- Exercise directions -
Below is a block of records; repeat each one exactly.
***** Dataset excerpts
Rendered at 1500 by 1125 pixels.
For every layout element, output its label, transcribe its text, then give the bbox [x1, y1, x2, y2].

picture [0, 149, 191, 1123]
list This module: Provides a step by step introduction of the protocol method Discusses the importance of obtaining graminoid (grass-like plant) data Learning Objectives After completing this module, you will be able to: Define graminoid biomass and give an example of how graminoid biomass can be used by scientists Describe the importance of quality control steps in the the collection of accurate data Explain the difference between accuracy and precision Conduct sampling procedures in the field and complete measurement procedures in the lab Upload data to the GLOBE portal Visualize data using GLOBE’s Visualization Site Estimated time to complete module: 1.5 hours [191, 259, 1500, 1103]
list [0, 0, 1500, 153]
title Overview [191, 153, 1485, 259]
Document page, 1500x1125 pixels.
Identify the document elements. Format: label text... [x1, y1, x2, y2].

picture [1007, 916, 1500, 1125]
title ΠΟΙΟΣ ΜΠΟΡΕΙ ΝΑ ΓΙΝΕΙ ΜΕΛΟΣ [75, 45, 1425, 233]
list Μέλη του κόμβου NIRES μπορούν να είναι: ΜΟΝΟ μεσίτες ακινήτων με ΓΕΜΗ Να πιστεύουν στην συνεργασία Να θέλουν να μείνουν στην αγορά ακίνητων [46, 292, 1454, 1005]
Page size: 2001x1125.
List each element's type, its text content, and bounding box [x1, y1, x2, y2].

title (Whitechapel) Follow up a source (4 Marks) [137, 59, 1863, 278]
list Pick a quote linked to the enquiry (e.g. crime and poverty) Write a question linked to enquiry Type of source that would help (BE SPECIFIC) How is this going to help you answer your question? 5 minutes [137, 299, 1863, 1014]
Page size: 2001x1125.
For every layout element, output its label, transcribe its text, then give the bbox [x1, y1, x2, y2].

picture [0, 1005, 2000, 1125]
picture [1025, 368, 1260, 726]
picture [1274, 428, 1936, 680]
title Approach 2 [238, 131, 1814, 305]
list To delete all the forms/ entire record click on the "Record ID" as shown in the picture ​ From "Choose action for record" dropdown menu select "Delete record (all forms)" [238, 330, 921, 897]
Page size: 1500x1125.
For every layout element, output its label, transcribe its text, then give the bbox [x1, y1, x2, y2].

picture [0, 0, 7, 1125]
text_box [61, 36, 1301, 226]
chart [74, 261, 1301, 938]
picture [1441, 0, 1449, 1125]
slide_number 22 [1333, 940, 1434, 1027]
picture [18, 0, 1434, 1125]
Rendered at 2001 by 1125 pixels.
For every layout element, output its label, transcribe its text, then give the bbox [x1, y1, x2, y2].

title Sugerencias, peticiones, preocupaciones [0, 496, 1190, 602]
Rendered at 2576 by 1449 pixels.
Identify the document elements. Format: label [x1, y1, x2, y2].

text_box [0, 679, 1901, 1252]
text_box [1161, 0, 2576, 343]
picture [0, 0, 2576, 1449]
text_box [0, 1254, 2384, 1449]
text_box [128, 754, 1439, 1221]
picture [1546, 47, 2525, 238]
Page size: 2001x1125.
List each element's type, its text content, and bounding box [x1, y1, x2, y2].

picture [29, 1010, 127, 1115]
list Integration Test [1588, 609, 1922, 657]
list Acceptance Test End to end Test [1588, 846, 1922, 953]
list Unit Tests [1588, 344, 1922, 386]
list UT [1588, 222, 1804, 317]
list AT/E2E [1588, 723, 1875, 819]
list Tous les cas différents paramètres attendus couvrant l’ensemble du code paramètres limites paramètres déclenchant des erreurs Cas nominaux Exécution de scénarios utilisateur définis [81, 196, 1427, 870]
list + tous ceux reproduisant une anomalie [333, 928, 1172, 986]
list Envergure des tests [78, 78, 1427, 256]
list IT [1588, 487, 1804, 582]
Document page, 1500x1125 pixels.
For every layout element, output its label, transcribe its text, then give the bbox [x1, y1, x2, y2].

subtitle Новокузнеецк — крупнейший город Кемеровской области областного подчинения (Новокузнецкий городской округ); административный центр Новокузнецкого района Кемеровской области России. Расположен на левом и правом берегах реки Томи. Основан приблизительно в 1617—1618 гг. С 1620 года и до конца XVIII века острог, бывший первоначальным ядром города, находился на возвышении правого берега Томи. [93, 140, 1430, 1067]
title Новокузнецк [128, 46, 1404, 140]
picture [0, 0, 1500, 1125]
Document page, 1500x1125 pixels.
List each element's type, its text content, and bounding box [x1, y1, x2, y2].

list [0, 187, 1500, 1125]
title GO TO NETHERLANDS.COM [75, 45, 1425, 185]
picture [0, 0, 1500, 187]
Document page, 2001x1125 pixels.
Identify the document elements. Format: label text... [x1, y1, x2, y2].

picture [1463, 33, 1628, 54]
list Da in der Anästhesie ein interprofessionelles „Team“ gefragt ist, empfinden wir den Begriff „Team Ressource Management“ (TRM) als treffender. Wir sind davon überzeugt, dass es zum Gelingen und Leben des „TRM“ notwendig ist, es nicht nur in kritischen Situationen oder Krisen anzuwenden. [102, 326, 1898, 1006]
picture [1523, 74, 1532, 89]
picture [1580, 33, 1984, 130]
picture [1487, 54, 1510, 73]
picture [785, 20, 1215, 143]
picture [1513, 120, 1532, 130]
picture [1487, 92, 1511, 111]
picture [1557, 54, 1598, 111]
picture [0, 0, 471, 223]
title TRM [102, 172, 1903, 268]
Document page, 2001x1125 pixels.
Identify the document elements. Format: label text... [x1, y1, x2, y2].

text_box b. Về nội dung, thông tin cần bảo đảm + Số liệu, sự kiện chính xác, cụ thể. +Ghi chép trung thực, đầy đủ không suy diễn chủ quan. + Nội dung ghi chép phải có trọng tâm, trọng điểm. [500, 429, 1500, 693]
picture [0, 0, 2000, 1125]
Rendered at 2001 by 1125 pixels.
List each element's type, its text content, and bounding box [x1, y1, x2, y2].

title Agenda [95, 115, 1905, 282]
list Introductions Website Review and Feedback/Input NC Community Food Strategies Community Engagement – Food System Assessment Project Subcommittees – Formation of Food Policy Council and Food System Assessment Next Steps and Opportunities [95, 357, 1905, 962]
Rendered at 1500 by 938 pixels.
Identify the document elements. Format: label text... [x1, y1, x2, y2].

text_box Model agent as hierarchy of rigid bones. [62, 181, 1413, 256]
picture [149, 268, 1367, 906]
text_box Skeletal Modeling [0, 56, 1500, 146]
**********
- Answer to the problem -
Rendered at 1500 by 1125 pixels.
For every layout element, output its label, transcribe its text, then give the bbox [x1, y1, x2, y2].

picture [0, 149, 191, 1123]
list This module: Provides a step by step introduction of the protocol method Discusses the importance of obtaining graminoid (grass-like plant) data Learning Objectives After completing this module, you will be able to: Define graminoid biomass and give an example of how graminoid biomass can be used by scientists Describe the importance of quality control steps in the the collection of accurate data Explain the difference between accuracy and precision Conduct sampling procedures in the field and complete measurement procedures in the lab Upload data to the GLOBE portal Visualize data using GLOBE’s Visualization Site Estimated time to complete module: 1.5 hours [191, 259, 1500, 1103]
list [0, 0, 1500, 153]
title Overview [191, 153, 1485, 259]
Document page, 1500x1125 pixels.
Identify the document elements. Format: label text... [x1, y1, x2, y2].

picture [1007, 916, 1500, 1125]
title ΠΟΙΟΣ ΜΠΟΡΕΙ ΝΑ ΓΙΝΕΙ ΜΕΛΟΣ [75, 45, 1425, 233]
list Μέλη του κόμβου NIRES μπορούν να είναι: ΜΟΝΟ μεσίτες ακινήτων με ΓΕΜΗ Να πιστεύουν στην συνεργασία Να θέλουν να μείνουν στην αγορά ακίνητων [46, 292, 1454, 1005]
Page size: 2001x1125.
List each element's type, its text content, and bounding box [x1, y1, x2, y2].

title (Whitechapel) Follow up a source (4 Marks) [137, 59, 1863, 278]
list Pick a quote linked to the enquiry (e.g. crime and poverty) Write a question linked to enquiry Type of source that would help (BE SPECIFIC) How is this going to help you answer your question? 5 minutes [137, 299, 1863, 1014]
Page size: 2001x1125.
For every layout element, output its label, transcribe its text, then give the bbox [x1, y1, x2, y2].

picture [0, 1005, 2000, 1125]
picture [1025, 368, 1260, 726]
picture [1274, 428, 1936, 680]
title Approach 2 [238, 131, 1814, 305]
list To delete all the forms/ entire record click on the "Record ID" as shown in the picture ​ From "Choose action for record" dropdown menu select "Delete record (all forms)" [238, 330, 921, 897]
Page size: 1500x1125.
For every layout element, output its label, transcribe its text, then give the bbox [x1, y1, x2, y2].

picture [0, 0, 7, 1125]
text_box [61, 36, 1301, 226]
chart [74, 261, 1301, 938]
picture [1441, 0, 1449, 1125]
slide_number 22 [1333, 940, 1434, 1027]
picture [18, 0, 1434, 1125]
Rendered at 2001 by 1125 pixels.
For every layout element, output its label, transcribe its text, then give the bbox [x1, y1, x2, y2].

title Sugerencias, peticiones, preocupaciones [0, 496, 1190, 602]
Rendered at 2576 by 1449 pixels.
Identify the document elements. Format: label [x1, y1, x2, y2].

text_box [0, 679, 1901, 1252]
text_box [1161, 0, 2576, 343]
picture [0, 0, 2576, 1449]
text_box [0, 1254, 2384, 1449]
text_box [128, 754, 1439, 1221]
picture [1546, 47, 2525, 238]
Page size: 2001x1125.
List each element's type, its text content, and bounding box [x1, y1, x2, y2].

picture [29, 1010, 127, 1115]
list Integration Test [1588, 609, 1922, 657]
list Acceptance Test End to end Test [1588, 846, 1922, 953]
list Unit Tests [1588, 344, 1922, 386]
list UT [1588, 222, 1804, 317]
list AT/E2E [1588, 723, 1875, 819]
list Tous les cas différents paramètres attendus couvrant l’ensemble du code paramètres limites paramètres déclenchant des erreurs Cas nominaux Exécution de scénarios utilisateur définis [81, 196, 1427, 870]
list + tous ceux reproduisant une anomalie [333, 928, 1172, 986]
list Envergure des tests [78, 78, 1427, 256]
list IT [1588, 487, 1804, 582]
Document page, 1500x1125 pixels.
For every layout element, output its label, transcribe its text, then give the bbox [x1, y1, x2, y2].

subtitle Новокузнеецк — крупнейший город Кемеровской области областного подчинения (Новокузнецкий городской округ); административный центр Новокузнецкого района Кемеровской области России. Расположен на левом и правом берегах реки Томи. Основан приблизительно в 1617—1618 гг. С 1620 года и до конца XVIII века острог, бывший первоначальным ядром города, находился на возвышении правого берега Томи. [93, 140, 1430, 1067]
title Новокузнецк [128, 46, 1404, 140]
picture [0, 0, 1500, 1125]
Document page, 1500x1125 pixels.
List each element's type, its text content, and bounding box [x1, y1, x2, y2].

list [0, 187, 1500, 1125]
title GO TO NETHERLANDS.COM [75, 45, 1425, 185]
picture [0, 0, 1500, 187]
Document page, 2001x1125 pixels.
Identify the document elements. Format: label text... [x1, y1, x2, y2].

picture [1463, 33, 1628, 54]
list Da in der Anästhesie ein interprofessionelles „Team“ gefragt ist, empfinden wir den Begriff „Team Ressource Management“ (TRM) als treffender. Wir sind davon überzeugt, dass es zum Gelingen und Leben des „TRM“ notwendig ist, es nicht nur in kritischen Situationen oder Krisen anzuwenden. [102, 326, 1898, 1006]
picture [1523, 74, 1532, 89]
picture [1580, 33, 1984, 130]
picture [1487, 54, 1510, 73]
picture [785, 20, 1215, 143]
picture [1513, 120, 1532, 130]
picture [1487, 92, 1511, 111]
picture [1557, 54, 1598, 111]
picture [0, 0, 471, 223]
title TRM [102, 172, 1903, 268]
Document page, 2001x1125 pixels.
Identify the document elements. Format: label text... [x1, y1, x2, y2].

text_box b. Về nội dung, thông tin cần bảo đảm + Số liệu, sự kiện chính xác, cụ thể. +Ghi chép trung thực, đầy đủ không suy diễn chủ quan. + Nội dung ghi chép phải có trọng tâm, trọng điểm. [500, 429, 1500, 693]
picture [0, 0, 2000, 1125]
Rendered at 2001 by 1125 pixels.
List each element's type, its text content, and bounding box [x1, y1, x2, y2].

title Agenda [95, 115, 1905, 282]
list Introductions Website Review and Feedback/Input NC Community Food Strategies Community Engagement – Food System Assessment Project Subcommittees – Formation of Food Policy Council and Food System Assessment Next Steps and Opportunities [95, 357, 1905, 962]
Rendered at 1500 by 938 pixels.
Identify the document elements. Format: label text... [x1, y1, x2, y2].

text_box Model agent as hierarchy of rigid bones. [62, 181, 1413, 256]
picture [149, 268, 1367, 906]
text_box Skeletal Modeling [0, 56, 1500, 146]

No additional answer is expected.